"Au mieux, nous serons dans une position de faiblesse pour négocier" : le ministre en charge du Brexit, David Davis, claque la porte du gouvernement

David Davis a estimé que l'accord négocié entre le Royaume-Uni et l'UE sur la volonté de maintenir une relation commerciale post-Brexit ne permettrait pas de respecter le vote des Britanniques.

Le ministre britannique en charge du Brexit, David Davis, à Londres, le 29 janvier 2018.
Le ministre britannique en charge du Brexit, David Davis, à Londres, le 29 janvier 2018. (TOBY MELVILLE / REUTERS)
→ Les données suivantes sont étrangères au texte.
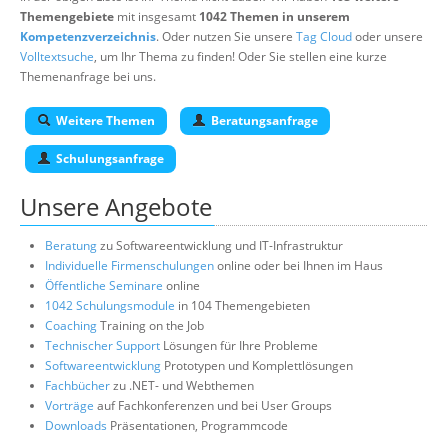
Themengebiete
mit insgesamt
1042 Themen in unserem
Kompetenzverzeichnis
. Oder nutzen Sie unsere
Tag Cloud
oder unsere
Volltextsuche
, um Ihr Thema zu finden! Oder Sie stellen eine kurze
Themenanfrage bei uns.
Weitere Themen
Beratungsanfrage
Schulungsanfrage
Unsere Angebote
Beratung
zu Softwareentwicklung und IT-Infrastruktur
Individuelle Firmenschulungen
online oder bei Ihnen im Haus
Öffentliche Seminare
online
1042 Schulungsmodule
in 104 Themengebieten
Coaching
Training on the Job
Technischer Support
Lösungen für Ihre Probleme
Softwareentwicklung
Prototypen und Komplettlösungen
Fachbücher
zu .NET- und Webthemen
Vorträge
auf Fachkonferenzen und bei User Groups
Downloads
Präsentationen, Programmcode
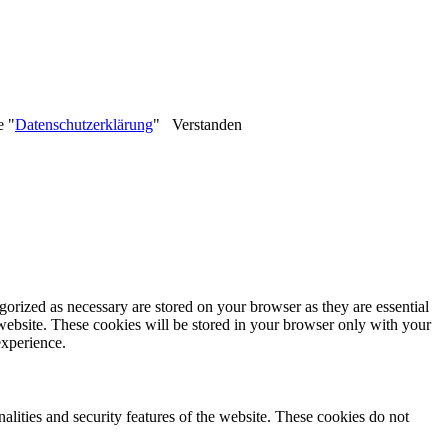
e "
Datenschutzerklärung
"
Verstanden
gorized as necessary are stored on your browser as they are essential
 website. These cookies will be stored in your browser only with your
experience.
nalities and security features of the website. These cookies do not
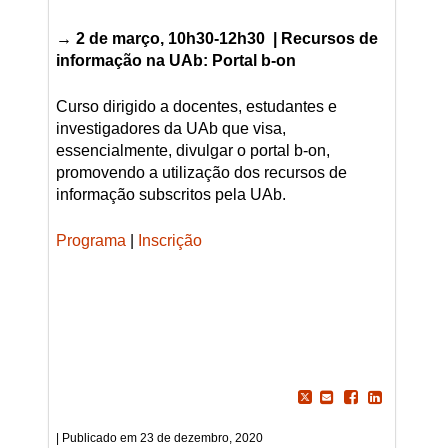
→ 2 de março, 10h30-12h30 |
Recursos de
informação na UAb: Portal b-on
Curso dirigido a docentes, estudantes e
investigadores da UAb que visa,
essencialmente, divulgar o portal b-on,
promovendo a utilização dos recursos de
informação subscritos pela UAb.
Programa
|
Inscrição
23 de dezembro, 2020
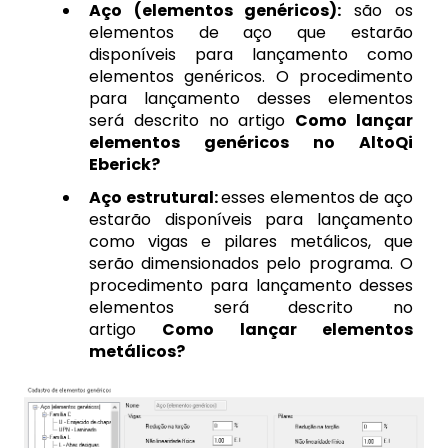
Aço (elementos genéricos):
são os
elementos de aço que estarão
disponíveis para lançamento como
elementos genéricos. O procedimento
para lançamento desses elementos
será descrito no artigo
Como lançar
elementos genéricos no AltoQi
Eberick?
Aço estrutural:
esses elementos de aço
estarão disponíveis para lançamento
como vigas e pilares metálicos, que
serão dimensionados pelo programa. O
procedimento para lançamento desses
elementos será descrito no
artigo
Como lançar elementos
metálicos?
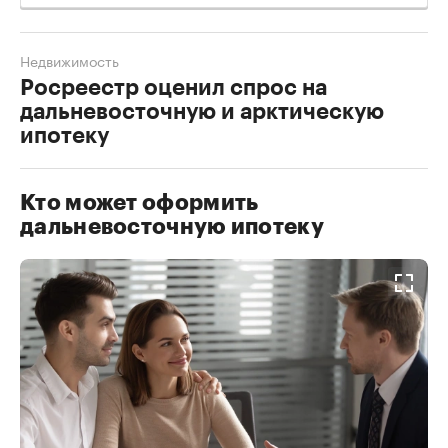
Недвижимость
Росреестр оценил спрос на
дальневосточную и арктическую
ипотеку
Кто может оформить
дальневосточную ипотеку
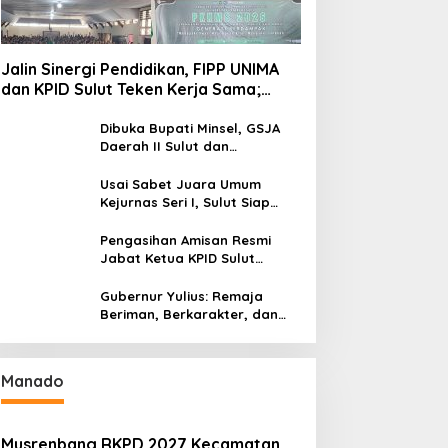
Jalin Sinergi Pendidikan, FIPP UNIMA
dan KPID Sulut Teken Kerja Sama;
Mahasiswa Baru Antusias Serap Materi
Literasi Penyiaran
Dibuka Bupati Minsel, GSJA
Daerah II Sulut dan
Gorontalo Sukses Gelar
Rakerda di Amurang
Usai Sabet Juara Umum
Kejurnas Seri I, Sulut Siap
Gelar Kejurnas Pacuan Kuda
Seri II Piala Presiden di
Pengasihan Amisan Resmi
Tompaso
Jabat Ketua KPID Sulut
Gantikan Truly Kerap
Gubernur Yulius: Remaja
Beriman, Berkarakter, dan
Berkarya Adalah Kekuatan
Sulawesi Utara
Manado
Musrenbang RKPD 2027 Kecamatan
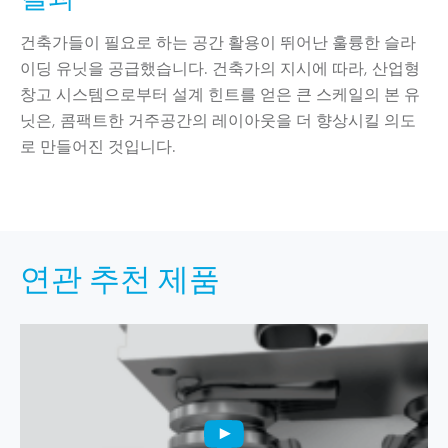
건축가들이 필요로 하는 공간 활용이 뛰어난 훌륭한 슬라
이딩 유닛을 공급했습니다. 건축가의 지시에 따라, 산업형
창고 시스템으로부터 설계 힌트를 얻은 큰 스케일의 본 유
닛은, 콤팩트한 거주공간의 레이아웃을 더 향상시킬 의도
로 만들어진 것입니다.
연관 추천 제품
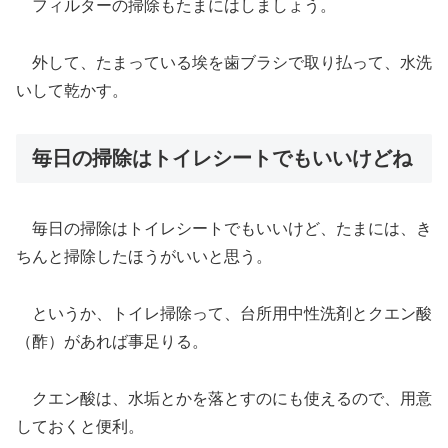
フィルターの掃除もたまにはしましょう。
外して、たまっている埃を歯ブラシで取り払って、水洗
いして乾かす。
毎日の掃除はトイレシートでもいいけどね
毎日の掃除はトイレシートでもいいけど、たまには、き
ちんと掃除したほうがいいと思う。
というか、トイレ掃除って、台所用中性洗剤とクエン酸
（酢）があれば事足りる。
クエン酸は、水垢とかを落とすのにも使えるので、用意
しておくと便利。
Une démission en forme de camouflet pour Theresa May. Le ministre britannique en charge du Brexit, David Davis, a démissionné dimanche 8 juillet. Un revers pour la Première ministre Theresa May qui pensait avoir obtenu les coudées franches pour négocier la future relation avec l'Union européenne.

La démission intervient deux jours après une réunion de Theresa May avec ses ministres qui avait abouti à l'annonce d'un accord sur la volonté de maintenir une relation commerciale post-Brexit étroite avec l'UE. Mais David Davis, 69 ans, eurosceptique convaincu, a estimé dans sa lettre de démission que la voie suivie ne permettrait pas de délivrer ce pour quoi les Britanniques avaient voté.

"Un conscrit réticent"

"Au mieux, nous serons dans une position de faiblesse pour négocier" avec Bruxelles, a estimé ce vieux routier de la politique britannique, qui a été secrétaire d'Etat aux Affaires européennes de 1994 à 1997, avant de tenter de prendre la direction du Parti conservateur en 2005, échouant face à David Cameron."L'intérêt national exige un ministre du Brexit qui croie fermement en votre approche, et pas seulement un conscrit réticent", a-t-il ajouté. Sa démission a été suivie de celle des secrétaires d'État au Brexit, Steve Baker et Suella Braverman, selon les médias britanniques.

Dans une lettre adressée à David Davis, la Première ministre a salué sa contribution "à certaines des législations les plus importantes pour des générations". David Davis avait été nommé en juillet 2016 pour prendre la tête du ministère créé au lendemain du vote des Britanniques pour quitter l'UE.